====== Records for processing

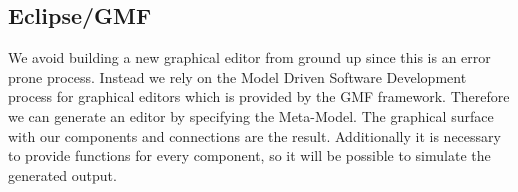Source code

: 	  \subsection{Eclipse/GMF}
		We avoid building a new graphical editor from ground up since this is an error prone process. Instead we rely on the Model Driven Software Development process for graphical editors which is provided by the GMF framework. Therefore we can generate an editor by specifying the Meta-Model. The graphical surface with our components and connections are the result. Additionally it is necessary to provide functions for every component, so it will be possible to simulate the generated output.      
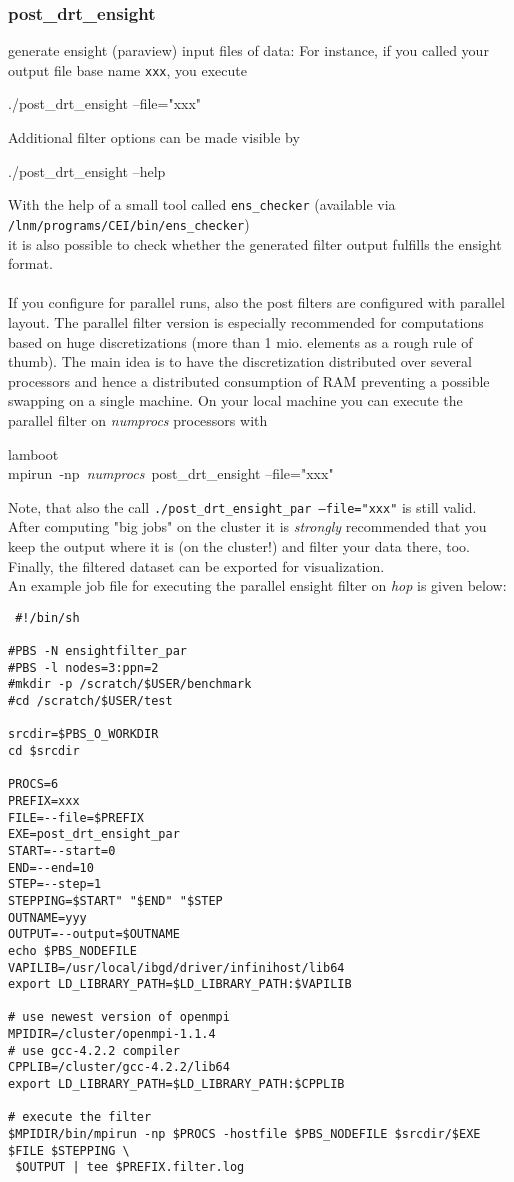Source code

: \subsubsection{post\_drt\_ensight}
generate ensight (paraview) input files of \baci{} data: For
instance, if you
called your output file base name \texttt{xxx}, you execute
\begin{lyxcode}
./post\_drt\_ensight --file="xxx"
\end{lyxcode}
Additional filter options can be made visible by
\begin{lyxcode}
./post\_drt\_ensight --help
\end{lyxcode}
With the help of a small tool called \texttt{ens\_checker} (available via
 \texttt{/lnm/programs/CEI/bin/ens\_checker})\\
it is also possible to check whether the generated filter output fulfills the ensight format.\\
\\
If you configure \baci{} for parallel runs, also the post filters
are configured with parallel layout.
The parallel filter version is especially recommended for computations based on huge discretizations
(more than 1 mio. elements as a rough rule of thumb). The main idea is to have the discretization distributed over several processors and hence a distributed consumption of RAM preventing a possible swapping on a single machine.
On your local machine you can execute the parallel filter on \emph{numprocs} processors with
\begin{lyxcode}
lamboot\\
mpirun~-np~\emph{numprocs}~post\_drt\_ensight --file="xxx"
\end{lyxcode}
Note, that also the call
\texttt{./post\_drt\_ensight\_par --file="xxx"}
is still valid.\\
After computing "big jobs" on the cluster it is \emph{strongly} recommended that you keep the \baci{} output where it is (on the cluster!)
and filter your data there, too. Finally, the filtered dataset can be exported for visualization.\\
An example job file for executing the parallel ensight filter on \emph{hop} is given below:
\begin{verbatim}
 #!/bin/sh

#PBS -N ensightfilter_par
#PBS -l nodes=3:ppn=2
#mkdir -p /scratch/$USER/benchmark
#cd /scratch/$USER/test

srcdir=$PBS_O_WORKDIR
cd $srcdir

PROCS=6
PREFIX=xxx
FILE=--file=$PREFIX
EXE=post_drt_ensight_par
START=--start=0
END=--end=10
STEP=--step=1
STEPPING=$START" "$END" "$STEP
OUTNAME=yyy
OUTPUT=--output=$OUTNAME
echo $PBS_NODEFILE
VAPILIB=/usr/local/ibgd/driver/infinihost/lib64
export LD_LIBRARY_PATH=$LD_LIBRARY_PATH:$VAPILIB

# use newest version of openmpi
MPIDIR=/cluster/openmpi-1.1.4
# use gcc-4.2.2 compiler
CPPLIB=/cluster/gcc-4.2.2/lib64
export LD_LIBRARY_PATH=$LD_LIBRARY_PATH:$CPPLIB

# execute the filter
$MPIDIR/bin/mpirun -np $PROCS -hostfile $PBS_NODEFILE $srcdir/$EXE $FILE $STEPPING \
 $OUTPUT | tee $PREFIX.filter.log
\end{verbatim}


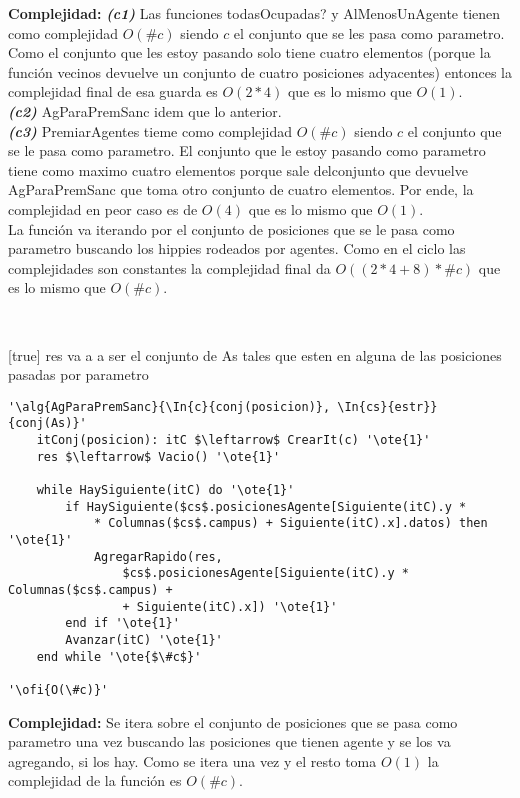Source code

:\textbf{Complejidad:} \textit{\textbf{(c1)}} Las funciones todasOcupadas? y AlMenosUnAgente tienen como complejidad $O(\#c)$ siendo $c$ el conjunto que se les pasa como parametro. Como el conjunto que les estoy pasando solo tiene cuatro elementos (porque la función vecinos devuelve un conjunto de cuatro posiciones adyacentes) entonces la complejidad final de esa guarda es $O(2*4)$ que es lo mismo que $O(1)$. \\
\textit{\textbf{(c2)}} AgParaPremSanc idem que lo anterior. \\
\textit{\textbf{(c3)}} PremiarAgentes tieme como complejidad $O(\#c)$ siendo $c$ el conjunto que se le pasa como parametro. El conjunto que le estoy pasando como parametro tiene como maximo cuatro elementos porque sale delconjunto que devuelve AgParaPremSanc que toma otro conjunto de cuatro elementos. Por ende, la complejidad en peor caso es de $O(4)$ que es lo mismo que $O(1)$. \\
La función va iterando por el conjunto de posiciones que se le pasa como parametro buscando los hippies rodeados por agentes. Como en el ciclo las complejidades son constantes la complejidad final da $O((2*4+8)*\#c)$ que es lo mismo que $O(\#c)$.

~


[true]
{res va a a ser el conjunto de As tales que esten en alguna de las posiciones pasadas por parametro}

\begin{lstlisting}[mathescape]
'\alg{AgParaPremSanc}{\In{c}{conj(posicion)}, \In{cs}{estr}}{conj(As)}'
	itConj(posicion): itC $\leftarrow$ CrearIt(c) '\ote{1}'
	res $\leftarrow$ Vacio() '\ote{1}'

	while HaySiguiente(itC) do '\ote{1}'
		if HaySiguiente($cs$.posicionesAgente[Siguiente(itC).y *
			* Columnas($cs$.campus) + Siguiente(itC).x].datos) then '\ote{1}'
			AgregarRapido(res,
				$cs$.posicionesAgente[Siguiente(itC).y * Columnas($cs$.campus) +
				+ Siguiente(itC).x]) '\ote{1}'
		end if '\ote{1}'
		Avanzar(itC) '\ote{1}'
	end while '\ote{$\#c$}'

'\ofi{O(\#c)}'
\end{lstlisting}

\textbf{Complejidad:} Se itera sobre el conjunto de posiciones que se pasa como parametro una vez buscando las posiciones que tienen agente y se los va agregando, si los hay. Como se itera una vez y el resto toma $O(1)$ la complejidad de la función es $O(\#c)$.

============

## Brief:
Of all the entries above, retype exactly the lines from the line with "lo anterior. \\" to the line with "PremiarAgentes tieme como", both included, and no others.

## Task response:
\textit{\textbf{(c2)}} AgParaPremSanc idem que lo anterior. \\
\textit{\textbf{(c3)}} PremiarAgentes tieme como complejidad $O(\#c)$ siendo $c$ el conjunto que se le pasa como parametro. El conjunto que le estoy pasando como parametro tiene como maximo cuatro elementos porque sale delconjunto que devuelve AgParaPremSanc que toma otro conjunto de cuatro elementos. Por ende, la complejidad en peor caso es de $O(4)$ que es lo mismo que $O(1)$. \\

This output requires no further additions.